-- Supplied records follows --

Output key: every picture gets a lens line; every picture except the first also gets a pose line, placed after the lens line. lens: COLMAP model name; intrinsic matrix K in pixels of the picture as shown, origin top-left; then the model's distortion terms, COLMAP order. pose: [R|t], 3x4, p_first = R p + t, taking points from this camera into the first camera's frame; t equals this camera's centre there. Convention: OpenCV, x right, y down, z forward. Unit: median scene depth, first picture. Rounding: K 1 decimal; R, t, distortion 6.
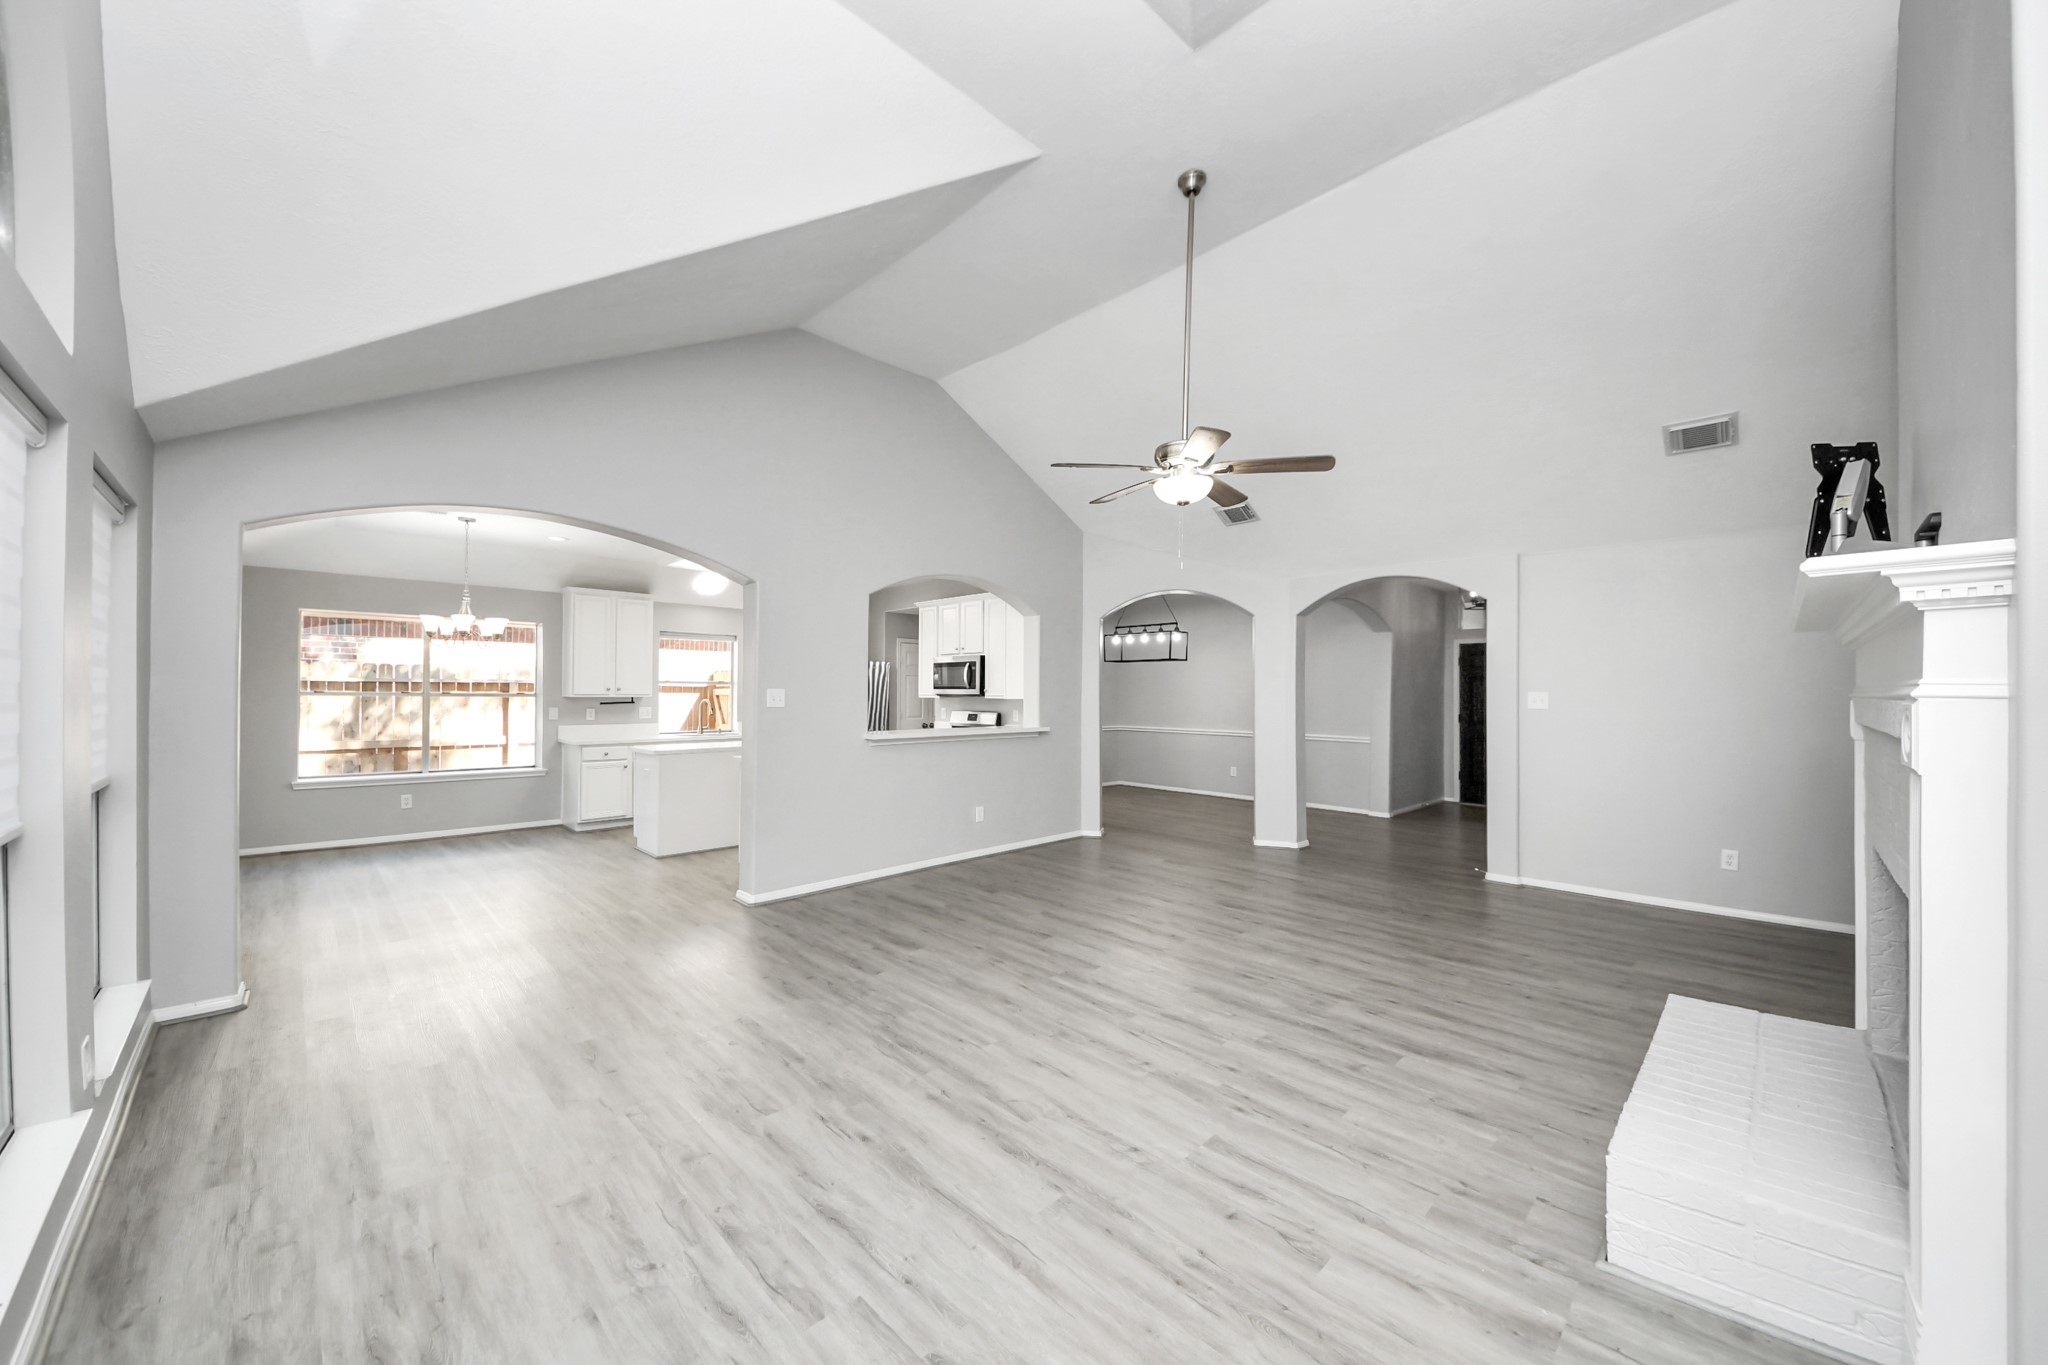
lens RADIAL K [[756.7, 0, 1031.2], [0, 756.7, 689.2], [0, 0, 1]] dist [0.000518, -0.003521]
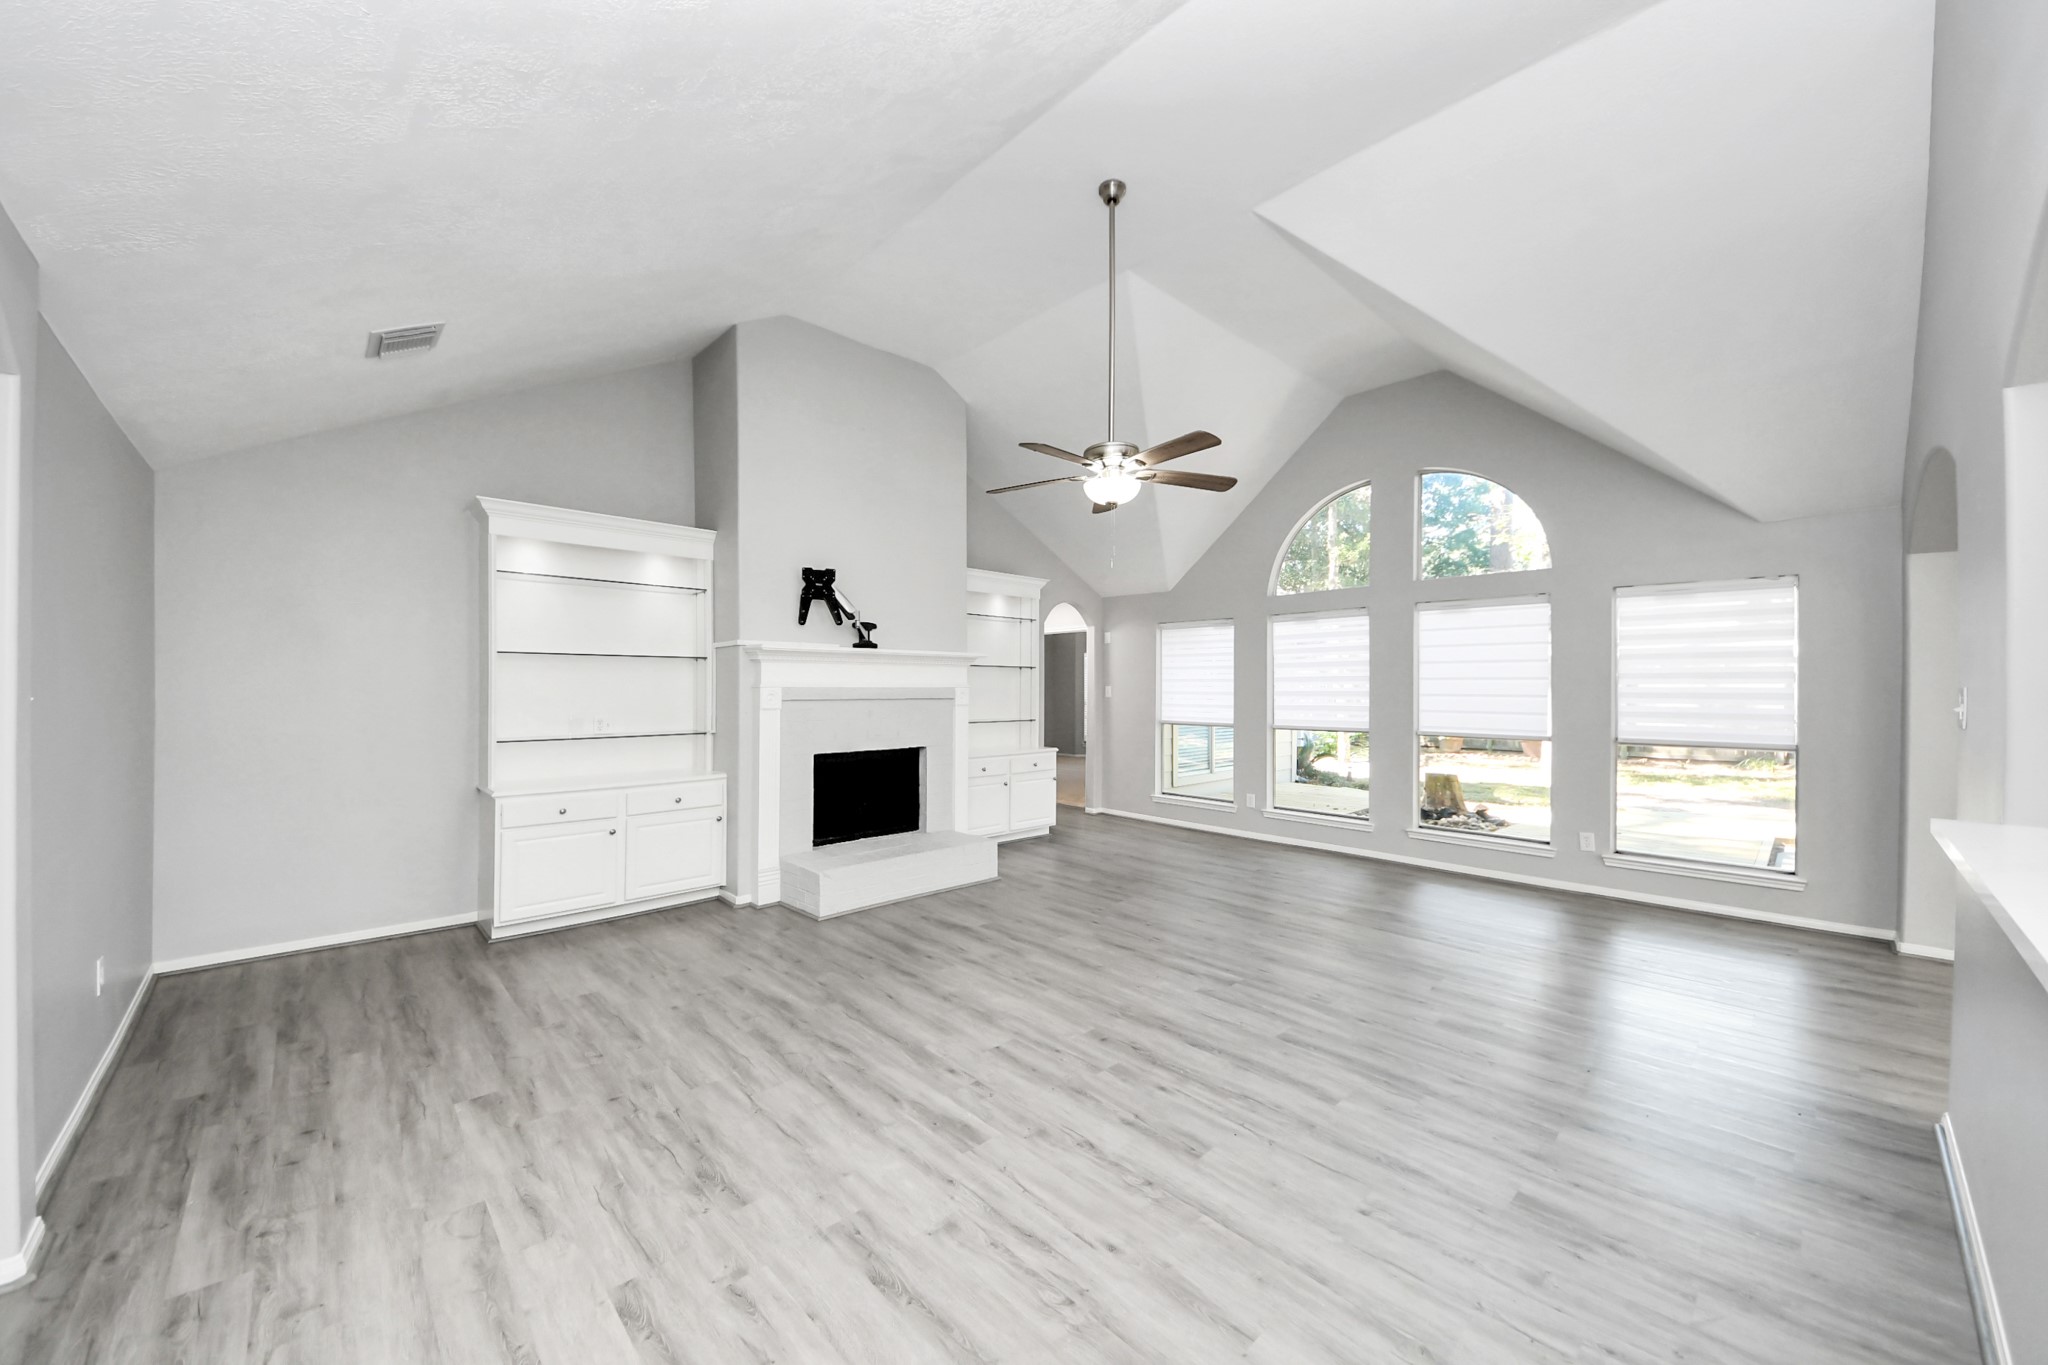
lens RADIAL K [[756.7, 0, 1031.9], [0, 756.7, 690.2], [0, 0, 1]] dist [0.000518, -0.003521]
pose [[-0.999662, -0.012527, 0.022788, 0.327106], [-0.012526, 0.999922, 0.000177, 0.010639], [-0.022788, -0.000109, -0.999740, 2.297428]]
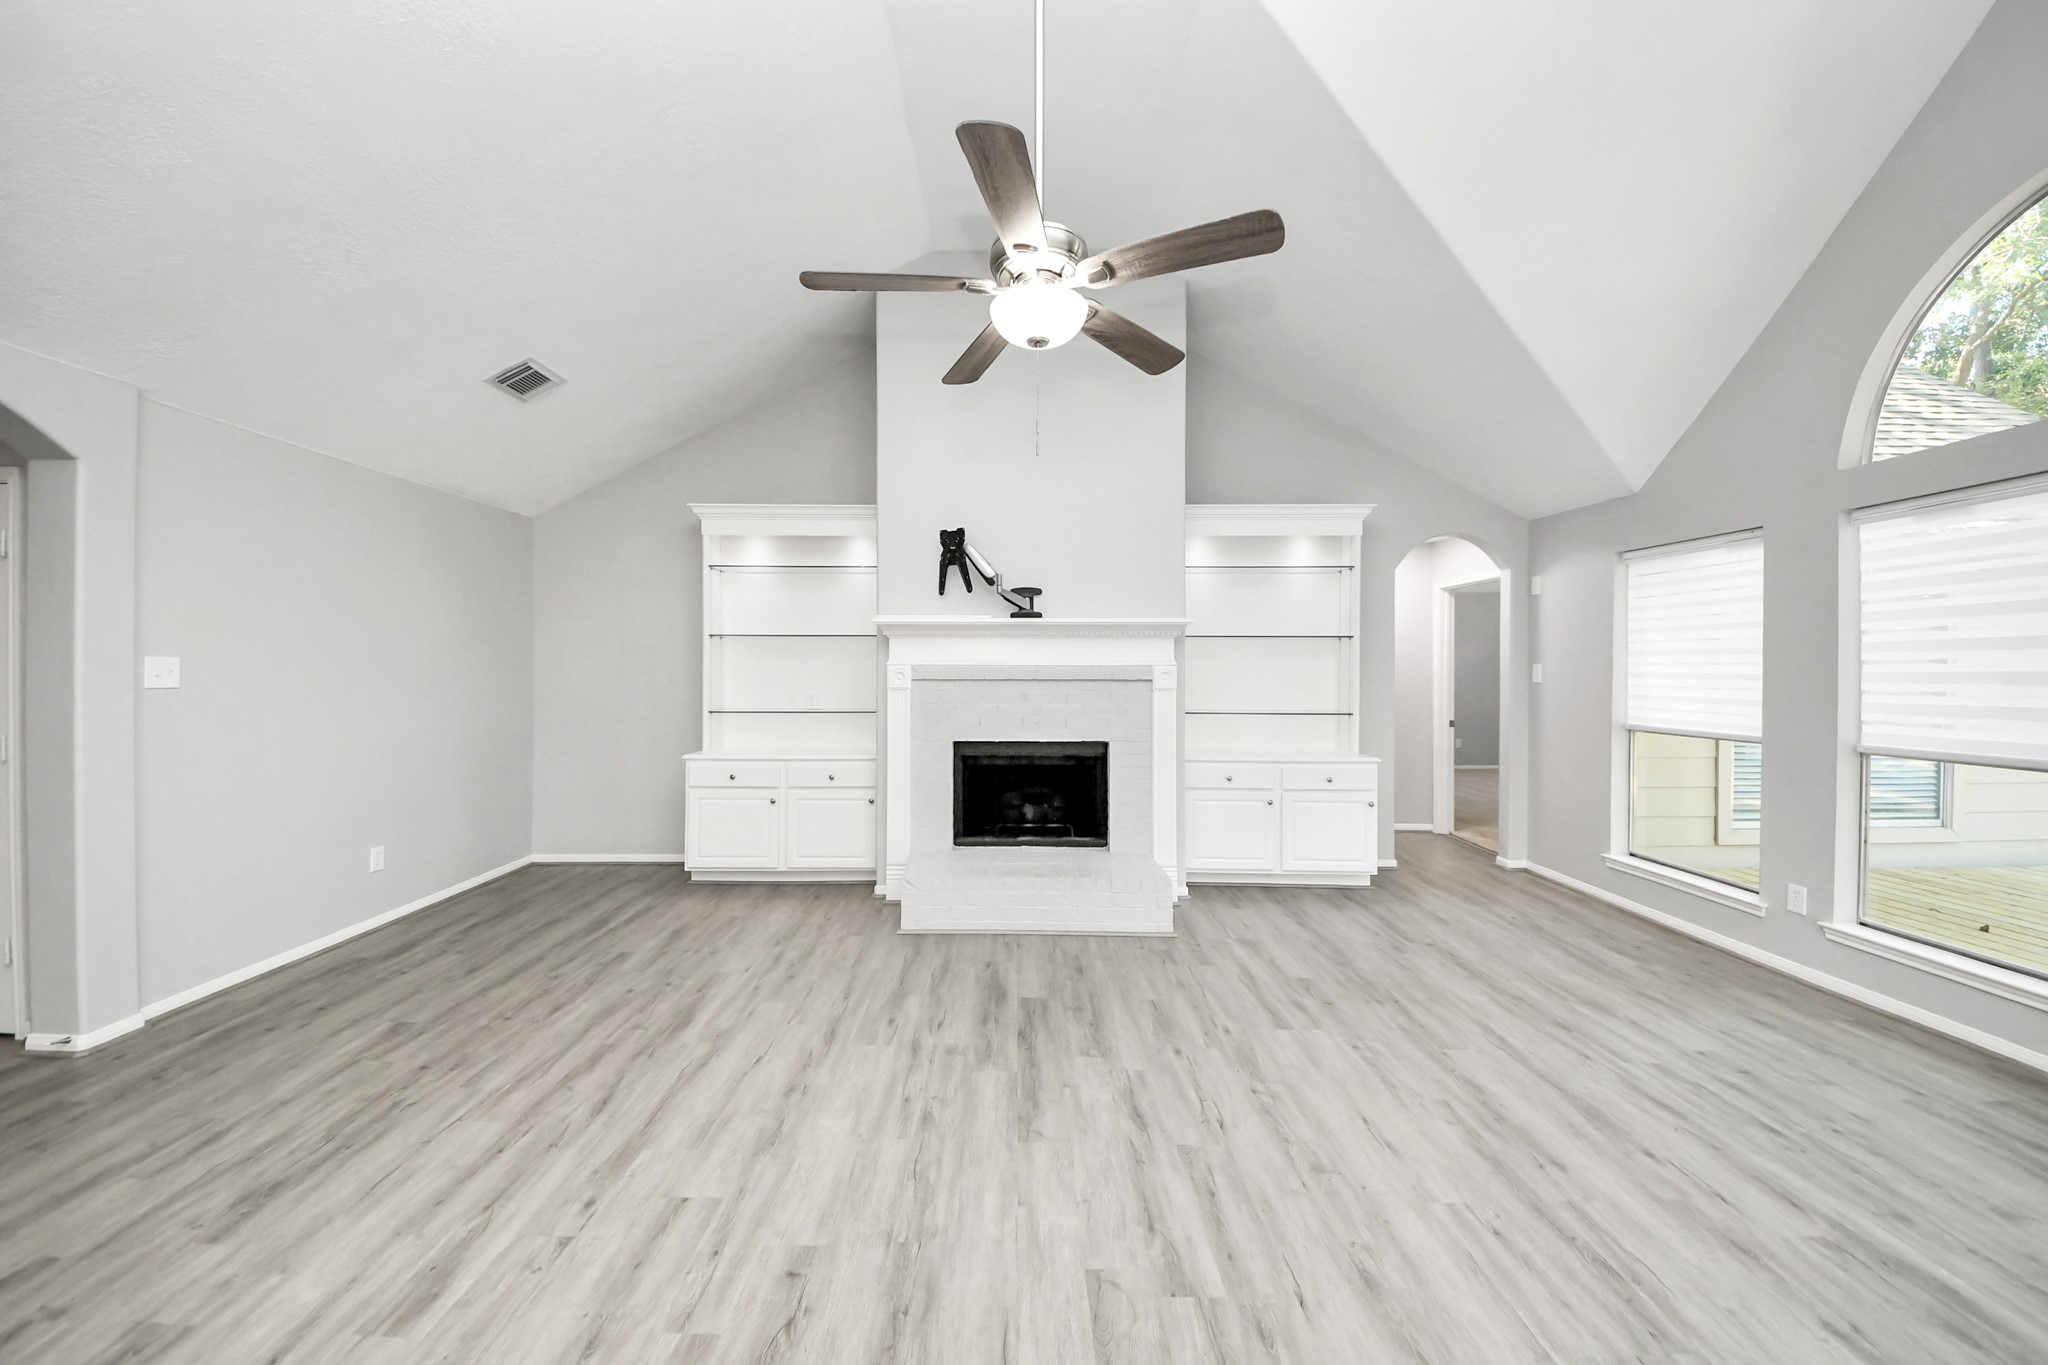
lens RADIAL K [[756.7, 0, 992.5], [0, 756.7, 654.1], [0, 0, 1]] dist [0.000518, -0.003521]
pose [[-0.695877, -0.002302, 0.718157, -0.235003], [-0.011455, 0.999903, -0.007894, 0.000076], [-0.718069, -0.013720, -0.695836, 1.637887]]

-- Supplied records concluded --

▶ Prompt
Update the records by replacing "Rounding" with "Precision" and keeping everything else the same. Leave the pictures out of your answer.

▶ Result of this exercise
Output key: every picture gets a lens line; every picture except the first also gets a pose line, placed after the lens line. lens: COLMAP model name; intrinsic matrix K in pixels of the picture as shown, origin top-left; then the model's distortion terms, COLMAP order. pose: [R|t], 3x4, p_first = R p + t, taking points from this camera into the first camera's frame; t equals this camera's centre there. Convention: OpenCV, x right, y down, z forward. Unit: median scene depth, first picture. Precision: K 1 decimal; R, t, distortion 6.
lens RADIAL K [[756.7, 0, 1031.2], [0, 756.7, 689.2], [0, 0, 1]] dist [0.000518, -0.003521]
lens RADIAL K [[756.7, 0, 1031.9], [0, 756.7, 690.2], [0, 0, 1]] dist [0.000518, -0.003521]
pose [[-0.999662, -0.012527, 0.022788, 0.327106], [-0.012526, 0.999922, 0.000177, 0.010639], [-0.022788, -0.000109, -0.999740, 2.297428]]
lens RADIAL K [[756.7, 0, 992.5], [0, 756.7, 654.1], [0, 0, 1]] dist [0.000518, -0.003521]
pose [[-0.695877, -0.002302, 0.718157, -0.235003], [-0.011455, 0.999903, -0.007894, 0.000076], [-0.718069, -0.013720, -0.695836, 1.637887]]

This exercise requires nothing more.